In the absence of any sign that James would move to end the persecution of Catholics, as some had hoped for, several members of the clergy decided to take matters into their own hands. In what became known as the Bye Plot, the priests William Watson and William Clark planned to kidnap James and hold him in the Tower of London until he agreed to be more tolerant towards Catholics. Cecil received news of the plot from several sources, including the Archpriest George Blackwell, who instructed his priests to have no part in any such schemes. At about the same time, Lord Cobham, Lord Grey de Wilton, Griffin Markham and Walter Raleigh hatched what became known as the Main Plot, which involved removing James and his family and supplanting them with Arbella Stuart, James' first cousin. Amongst others, they approached Philip III of Spain for funding, but were unsuccessful. All those involved in both plots were arrested in July and tried in autumn 1603. George Brooke was executed, but James—keen not to have too bloody a start to his reign—reprieved Cobham, Grey, and Markham while they were at the scaffold. Raleigh, who had watched while his colleagues sweated, had been due to be executed a few days later, but was also pardoned. Arbella Stuart denied any knowledge of the Main Plot. However, the two priests, Watson and Clark—condemned and "very bloodily handled"—were executed.
The Catholic community responded to news of these plots with shock. The Bye Plot revealed by Catholics was instrumental in saving them from further persecution, and James was grateful enough to allow pardons for those recusants who sued for them, as well as postponing payment of their fines for a year.
On 19 February 1604, shortly after he discovered that his wife, Queen Anne, had been sent a rosary from Pope Clement VIII via one of James's spies, Sir Anthony Standen, James denounced the Catholic Church. Three days later, he ordered all Jesuits and all other Catholic priests to leave the country, and reimposed the collection of fines for recusancy.
James changed his focus from the anxieties of English Catholics to the establishment of an Anglo-Scottish union. He also appointed Scottish nobles such as George Home to his court, which proved unpopular with the Parliament of England. Some Members of Parliament made it clear that, in their view, the "effluxion of people from the Northern parts" was unwelcome, and compared them to "plants which are transported from barren ground into a more fertile one". Even more discontent resulted when the King allowed his Scottish nobles to collect the recusancy fines. There were 5,560 convicted of recusancy in 1605, of whom 112 were landowners. The very few Catholics of great wealth who refused to attend services at their parish church were fined £20 per month. Those of more moderate means had to pay two-thirds of their annual rental income; middle class recusants were fined one shilling a week, although the collection of all these fines was "haphazard and negligent". When James came to power, almost £5,000 a year was being raised by these fines.

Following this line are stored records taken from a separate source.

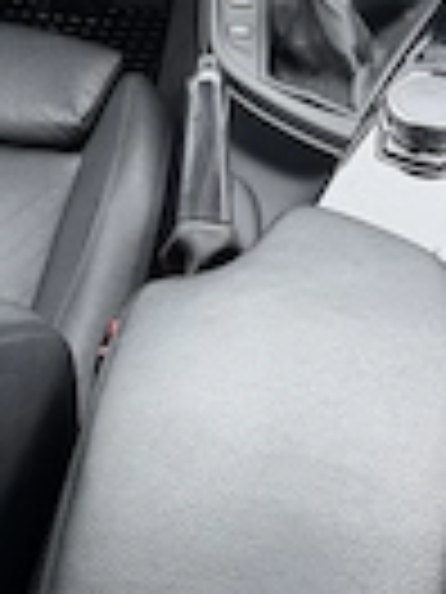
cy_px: -202
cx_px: 153
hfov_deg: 20.1
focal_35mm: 73
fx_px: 1254
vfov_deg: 23.3
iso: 80
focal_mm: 6.76
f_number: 1.78
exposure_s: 1/121
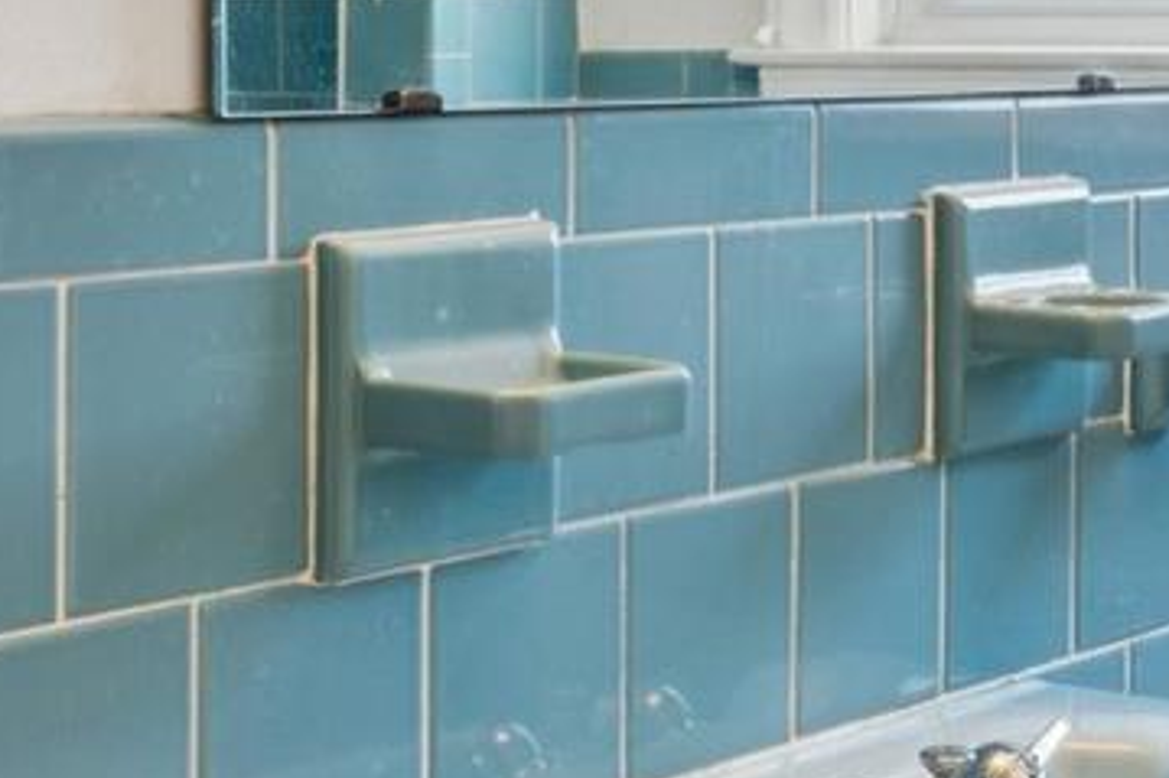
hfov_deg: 20.7
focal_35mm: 98
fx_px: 3167
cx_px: 915
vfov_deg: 13.8
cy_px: -5
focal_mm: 17.1
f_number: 11
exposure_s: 1
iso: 100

On 19 March, the King gave his opening speech to his first English Parliament in which he spoke of his desire to secure peace, but only by "profession of the true religion". He also spoke of a Christian union and reiterated his desire to avoid religious persecution. For the Catholics, the King's speech made it clear that they were not to "increase their number and strength in this Kingdom", that "they might be in hope to erect their Religion again". To John Gerard, these words were almost certainly responsible for the heightened levels of persecution the members of his faith now suffered, and for the priest Oswald Tesimond, they were a repudiation of the early claims that the King had made, upon which the papists had built their hopes. A week after James's speech, Edmund, Lord Sheffield, informed the king of over 900 recusants brought before the Assizes in Normanby, and on 24 April, the Popish Recusants Act 1605 was introduced in Parliament which threatened to outlaw all English followers of the Catholic Church.